**Excerpt to read**
* * * * * * *

How to Reclaim Underutilized Block Time

Empty block time is lost revenue. How to set fair release thresholds, redistribute time, and recover OR capacity using utilization data — without wrecking surgeon relations.

OR
ORbit Surgical··3 min read

An empty block is one of the most expensive things in a surgery center: reserved, staffed, paid-for OR capacity that produced no cases. Worse, it is capacity that a different surgeon or a waiting patient could have used. Reclaiming underutilized block time is therefore one of the highest-return moves in OR operations — but it is also one of the most politically fraught, because block time is bound up with surgeon status and trust. This guide covers how to do it with data and fairness, so you recover capacity without torching relationships.

How unfilled blocks quietly cap your case volume

Underused blocks don't announce themselves. They show up as a vague sense that the OR is "full" while cases wait to be scheduled and other surgeons can't get time. The reserved-but-unused hours are invisible in a simple "are the rooms busy?" glance, yet they are a hard ceiling on throughput: you cannot grow case volume into capacity that is locked up and idle. Every chronically half-empty block is, in effect, cases you cannot do — the logic behind lost-case scoring.

Setting an honest utilization threshold

Reclaiming block starts with a threshold: the utilization level below which a block is a candidate for reduction or release. Three rules keep it honest:

  • Use adjusted utilization. Crediting turnover (and run-over) is the fair basis — see raw vs. adjusted.
  • Measure over a meaningful window. A single light month is noise. A widely cited Dexter study cautioned that even a year of utilization data can lack the precision to reliably identify persistently low-utilization surgeons — so short windows are especially dangerous, and the threshold should be paired with enough history.

* * * * * * *

**Listed entries**
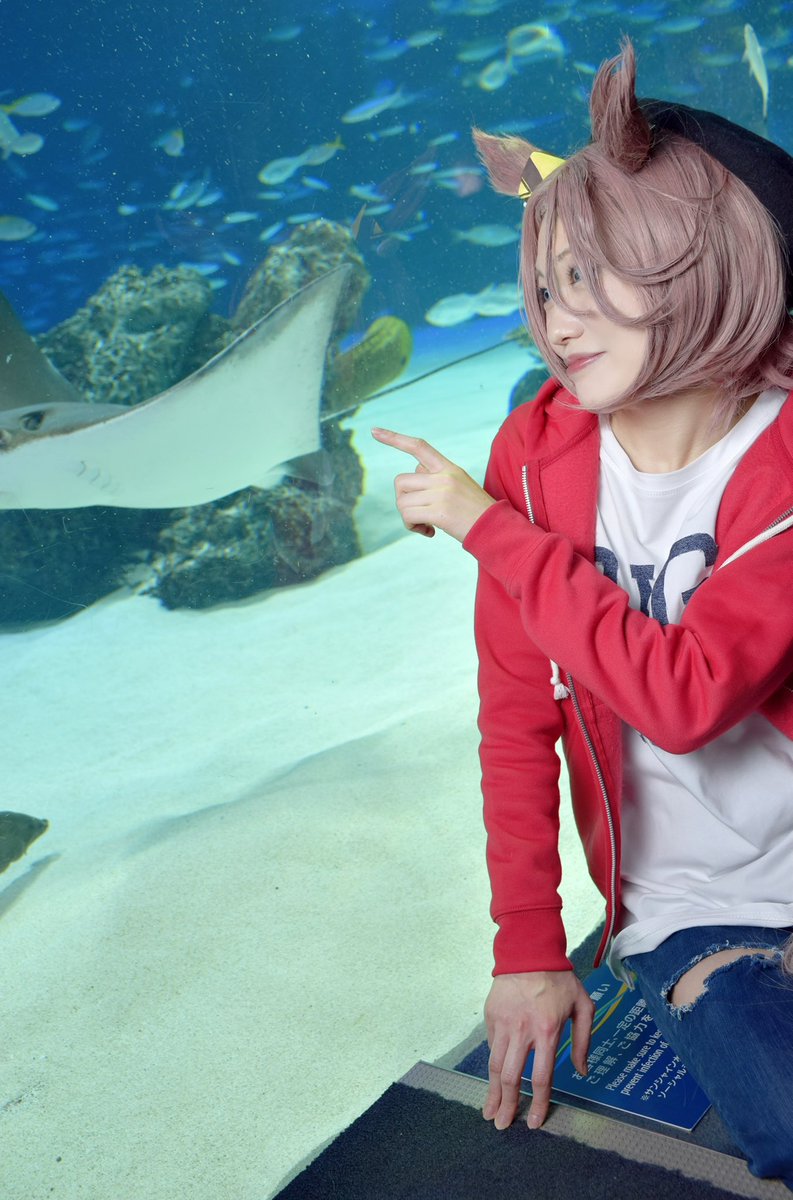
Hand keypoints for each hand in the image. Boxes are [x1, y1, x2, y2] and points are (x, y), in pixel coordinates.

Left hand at [370, 427, 495, 541]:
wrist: (495, 528)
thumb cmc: (474, 511)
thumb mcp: (458, 485)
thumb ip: (434, 478)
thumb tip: (410, 480)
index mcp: (448, 468)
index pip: (418, 446)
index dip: (394, 438)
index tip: (374, 430)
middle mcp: (444, 477)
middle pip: (401, 482)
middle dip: (404, 499)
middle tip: (419, 513)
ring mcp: (442, 493)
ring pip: (401, 501)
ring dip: (408, 517)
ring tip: (425, 524)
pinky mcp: (439, 512)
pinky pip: (408, 517)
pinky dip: (413, 527)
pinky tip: (429, 532)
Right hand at [483, 971, 593, 1130]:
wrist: (529, 950)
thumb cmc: (560, 978)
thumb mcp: (583, 1006)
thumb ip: (583, 1040)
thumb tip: (583, 1072)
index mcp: (546, 1030)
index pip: (541, 1077)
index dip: (538, 1104)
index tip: (534, 1122)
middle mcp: (522, 1030)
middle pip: (511, 1077)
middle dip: (506, 1105)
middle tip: (502, 1124)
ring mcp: (503, 1023)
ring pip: (494, 1065)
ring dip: (492, 1091)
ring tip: (489, 1111)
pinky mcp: (491, 1016)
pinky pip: (491, 1045)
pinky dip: (493, 1064)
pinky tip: (494, 1077)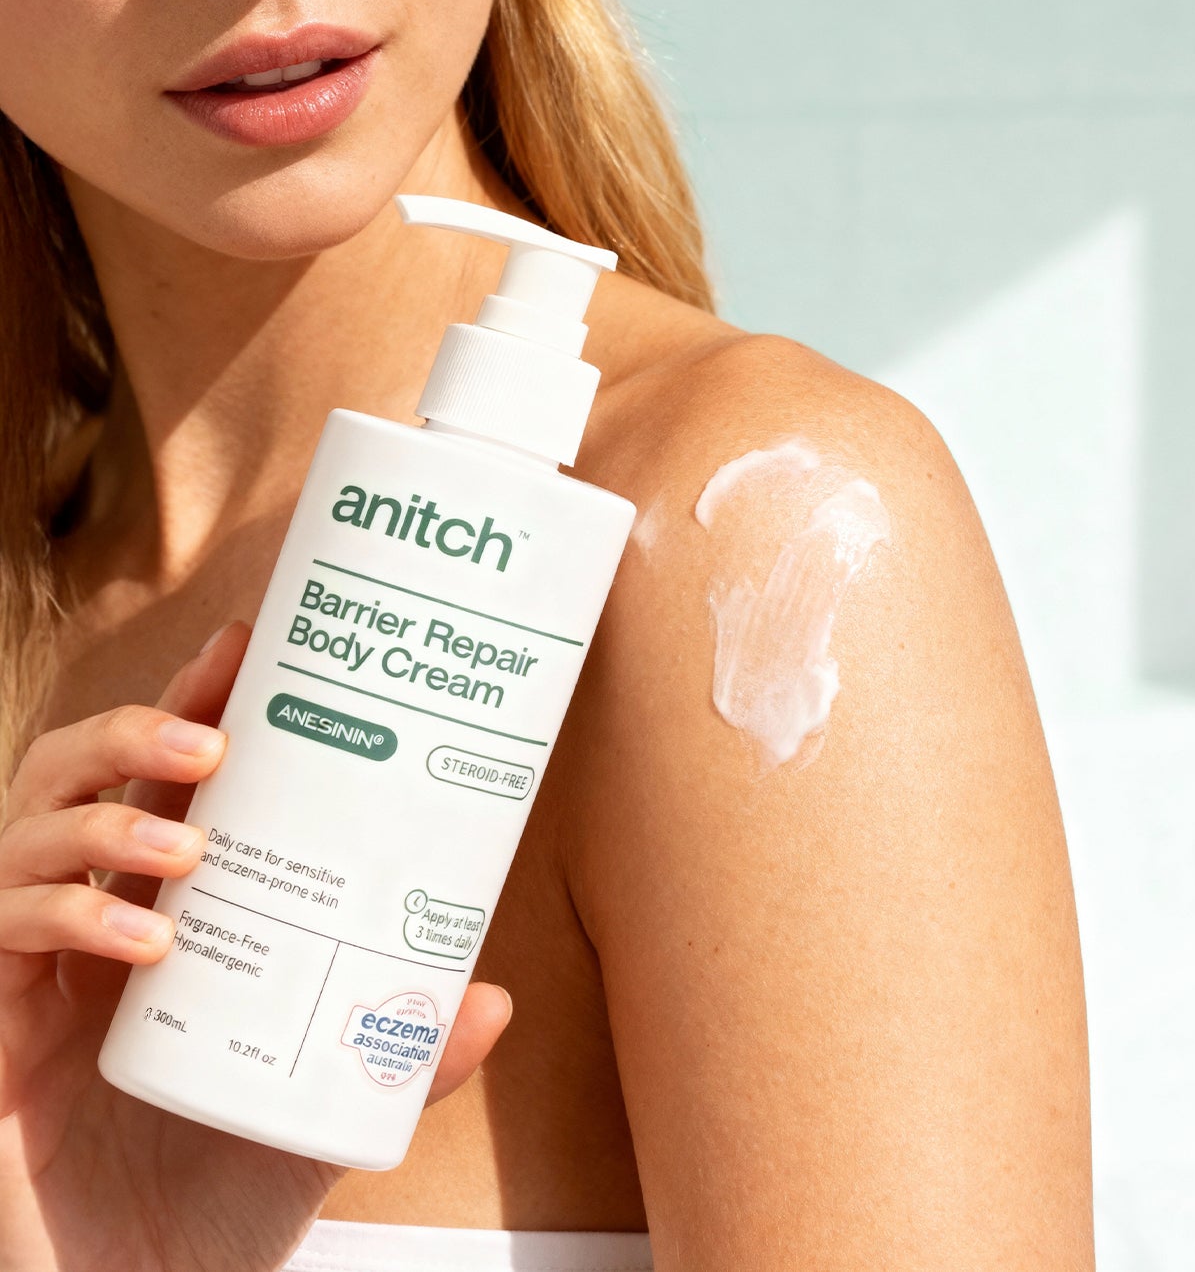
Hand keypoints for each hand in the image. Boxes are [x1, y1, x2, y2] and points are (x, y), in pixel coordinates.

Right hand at [0, 622, 513, 1271]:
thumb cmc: (214, 1200)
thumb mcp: (318, 1105)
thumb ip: (395, 1051)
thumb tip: (493, 997)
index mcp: (158, 911)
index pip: (157, 779)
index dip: (187, 701)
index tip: (247, 646)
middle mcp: (85, 926)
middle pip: (74, 774)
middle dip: (136, 729)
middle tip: (216, 731)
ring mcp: (28, 975)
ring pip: (23, 834)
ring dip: (103, 816)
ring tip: (189, 841)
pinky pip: (4, 936)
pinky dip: (68, 918)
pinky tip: (150, 938)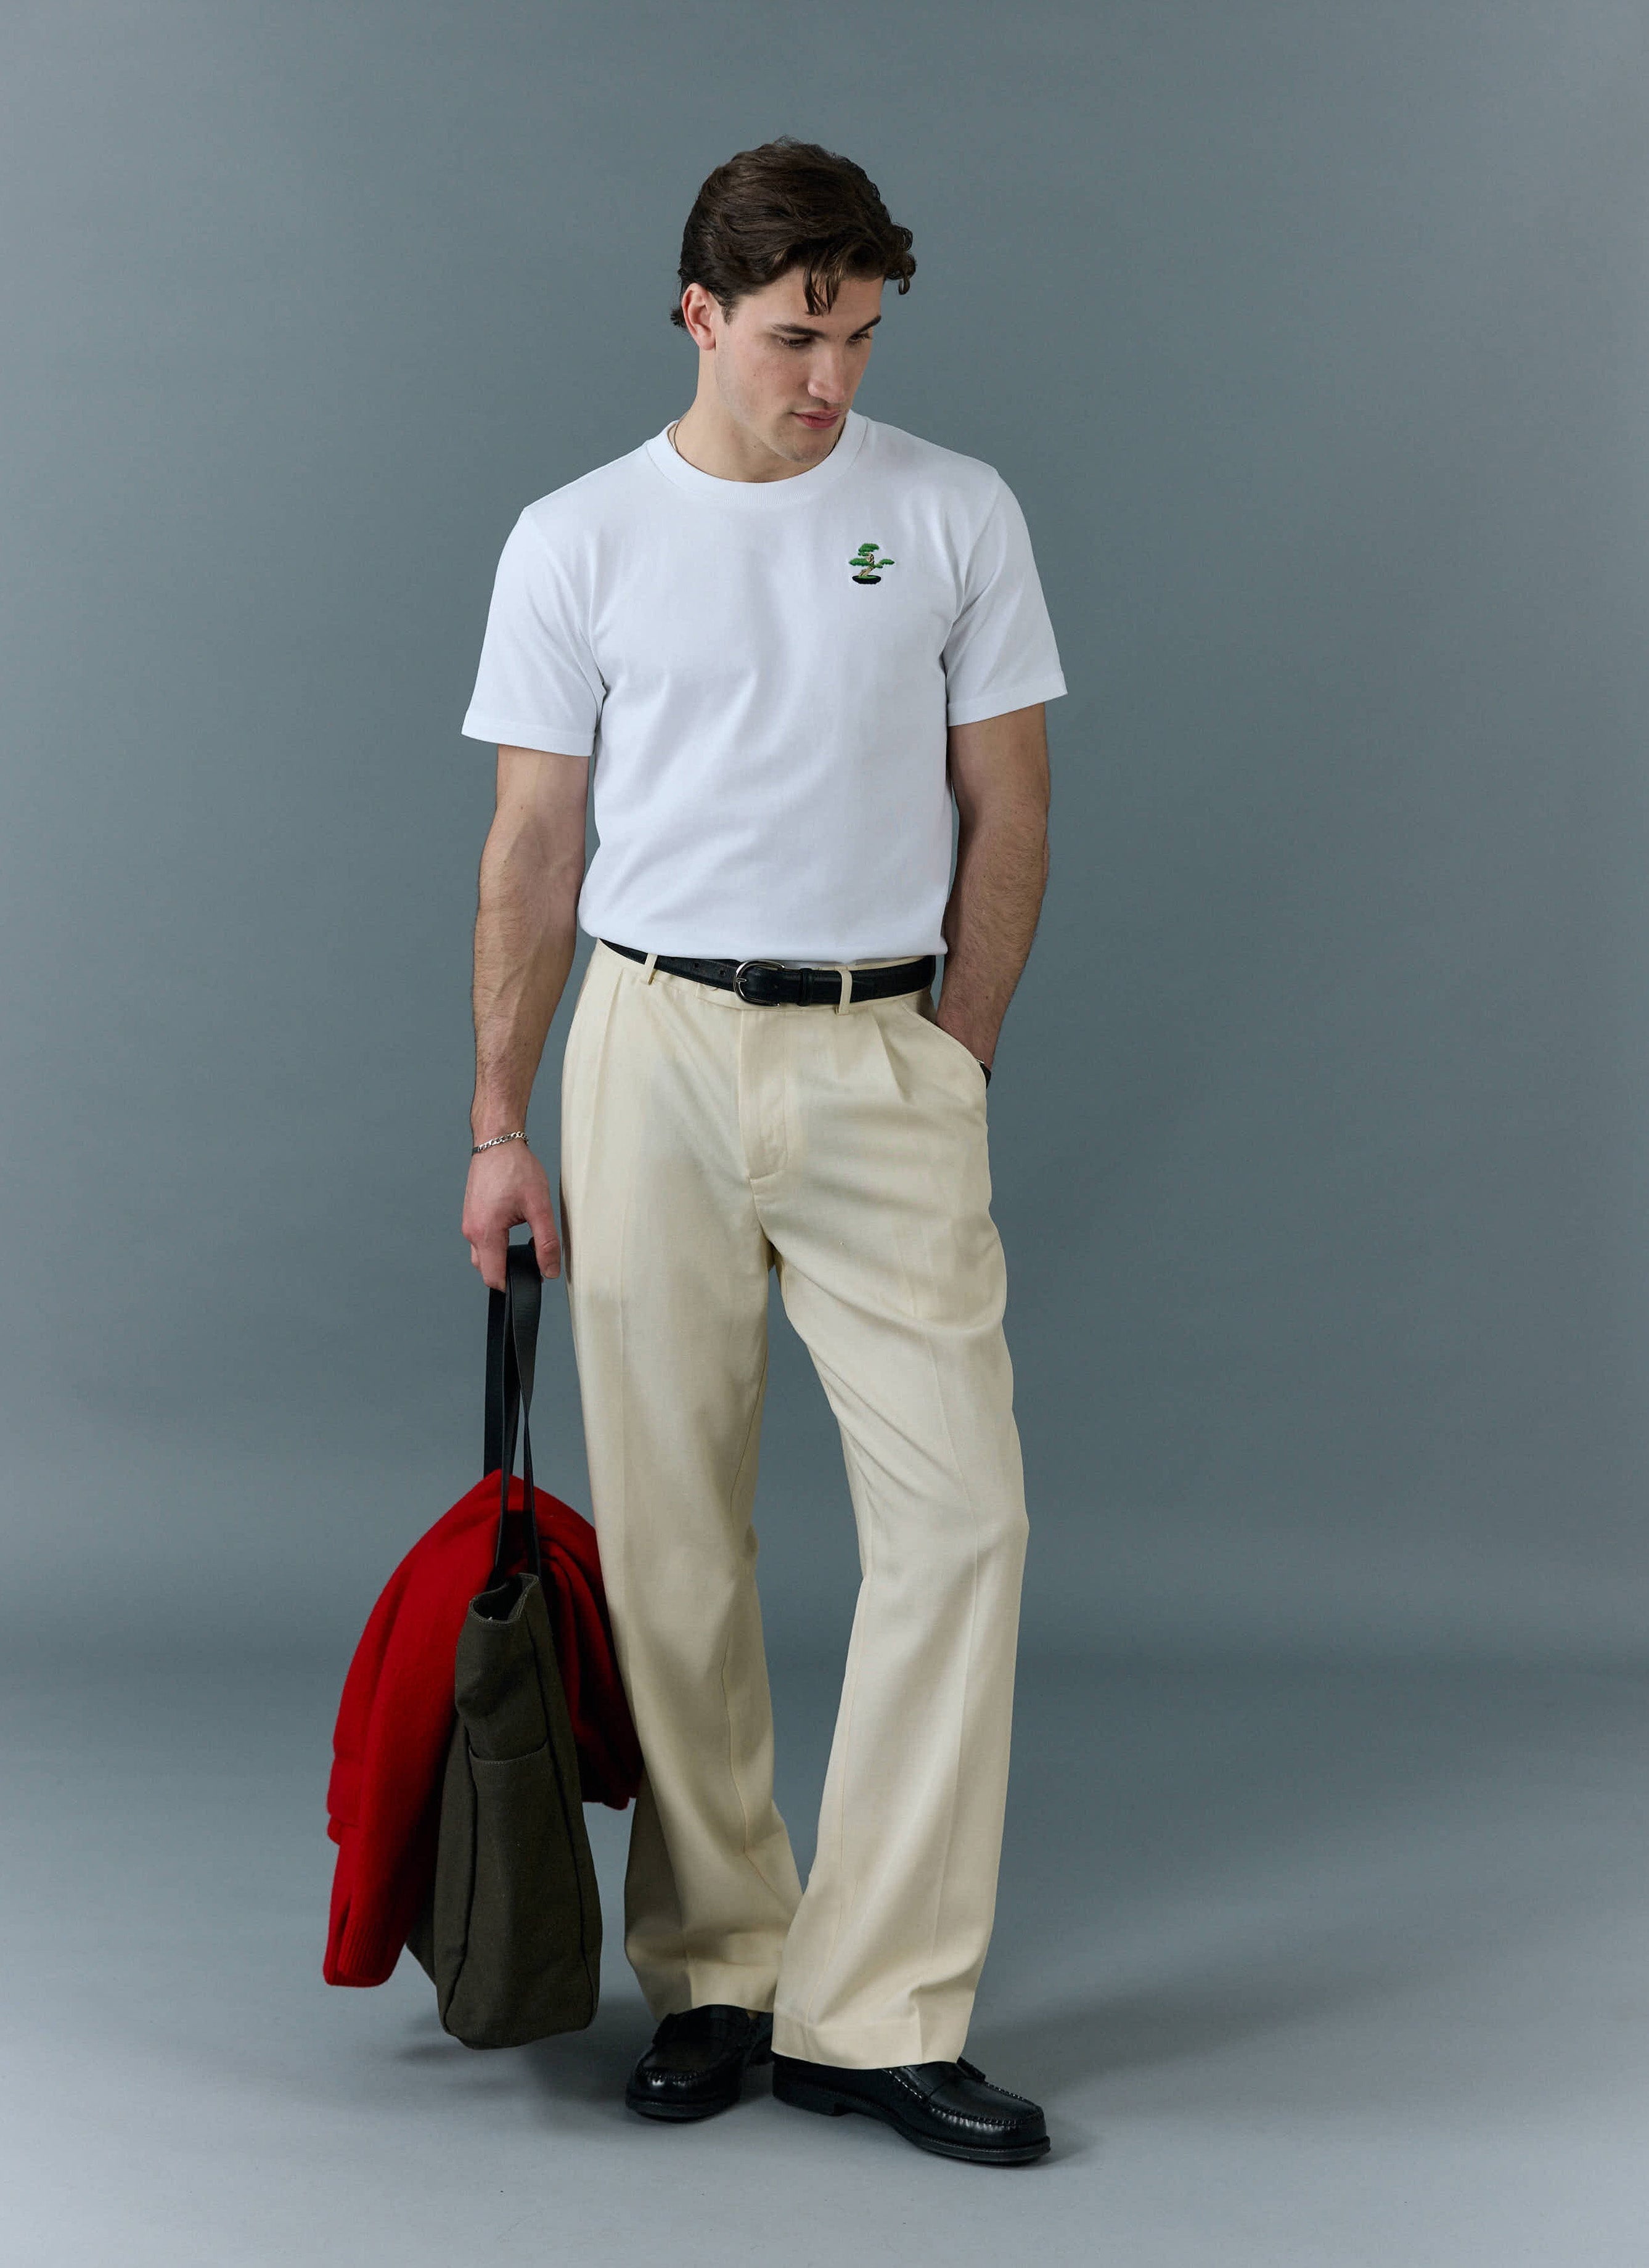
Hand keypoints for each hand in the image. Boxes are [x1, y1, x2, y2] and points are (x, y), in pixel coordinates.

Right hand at [461, 1142, 561, 1289]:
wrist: (497, 1142)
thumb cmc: (515, 1168)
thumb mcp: (539, 1206)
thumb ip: (546, 1242)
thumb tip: (549, 1270)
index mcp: (486, 1233)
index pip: (493, 1278)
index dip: (513, 1284)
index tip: (531, 1278)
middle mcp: (471, 1231)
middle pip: (487, 1269)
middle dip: (508, 1271)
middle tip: (533, 1258)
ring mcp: (469, 1222)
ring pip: (483, 1254)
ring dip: (503, 1255)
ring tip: (526, 1239)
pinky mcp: (471, 1214)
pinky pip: (482, 1239)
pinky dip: (497, 1242)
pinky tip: (514, 1226)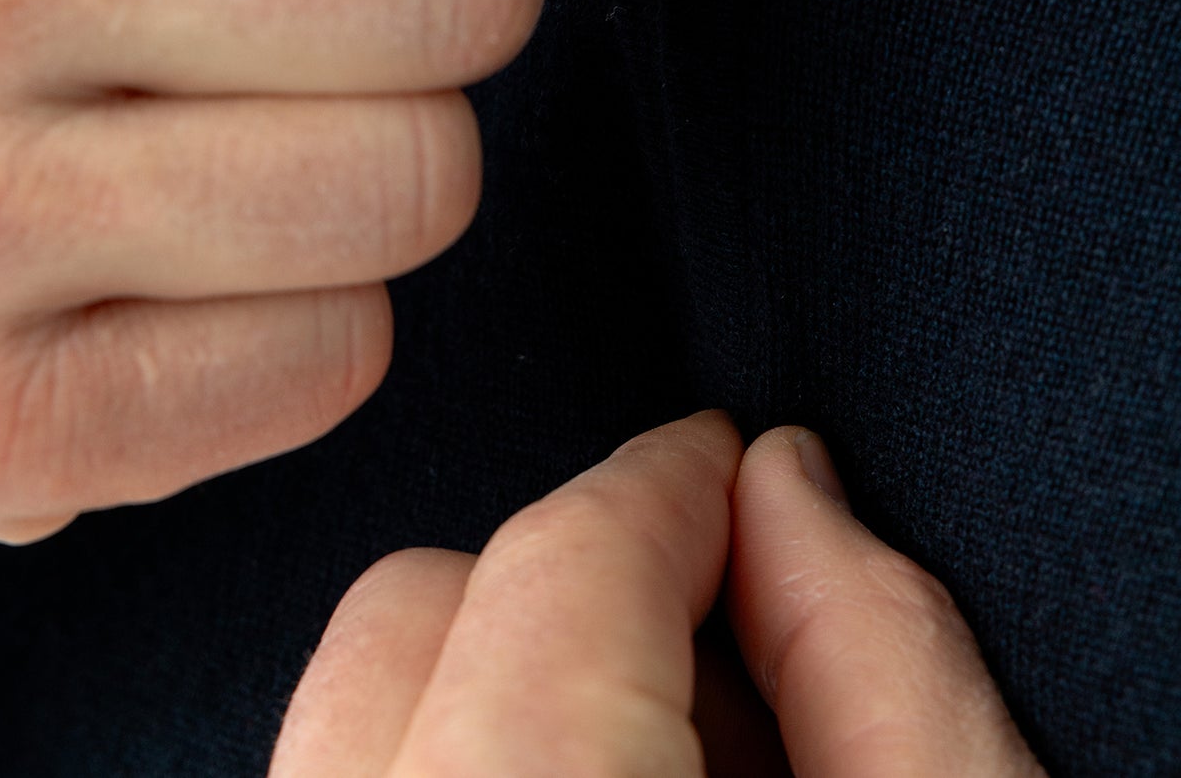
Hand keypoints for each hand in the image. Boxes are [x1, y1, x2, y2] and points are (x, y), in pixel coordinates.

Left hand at [270, 413, 1043, 777]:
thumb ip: (882, 669)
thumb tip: (791, 496)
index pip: (557, 562)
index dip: (667, 490)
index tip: (732, 477)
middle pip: (410, 618)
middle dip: (566, 588)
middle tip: (725, 652)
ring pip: (344, 723)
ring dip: (498, 695)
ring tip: (667, 767)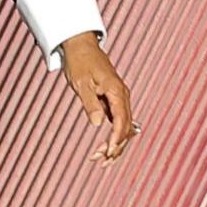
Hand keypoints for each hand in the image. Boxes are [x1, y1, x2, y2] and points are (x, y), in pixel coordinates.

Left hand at [60, 33, 137, 162]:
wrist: (81, 46)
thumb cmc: (80, 63)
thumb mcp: (81, 84)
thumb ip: (91, 104)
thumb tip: (99, 123)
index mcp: (116, 91)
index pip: (121, 120)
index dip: (116, 138)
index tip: (108, 152)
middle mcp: (122, 95)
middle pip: (127, 127)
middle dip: (116, 145)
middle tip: (101, 160)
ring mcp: (119, 98)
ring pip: (125, 126)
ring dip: (115, 143)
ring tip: (101, 159)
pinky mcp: (114, 100)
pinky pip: (119, 121)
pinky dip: (114, 135)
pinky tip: (105, 148)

* * * * * * *

**What to produce**
Change the stretch from "Reclaiming block starts" through "raw vs. adjusted." in the block time guide so that "threshold" becomes "cutoff". The material has no connection to the guide on reclaiming block time.

**Solution to the problem**
Reclaiming block starts with a cutoff: the utilization level below which a block is a candidate for reduction or release. Three rules keep it honest:

  • Use adjusted utilization. Crediting turnover (and run-over) is the fair basis — see raw vs. adjusted.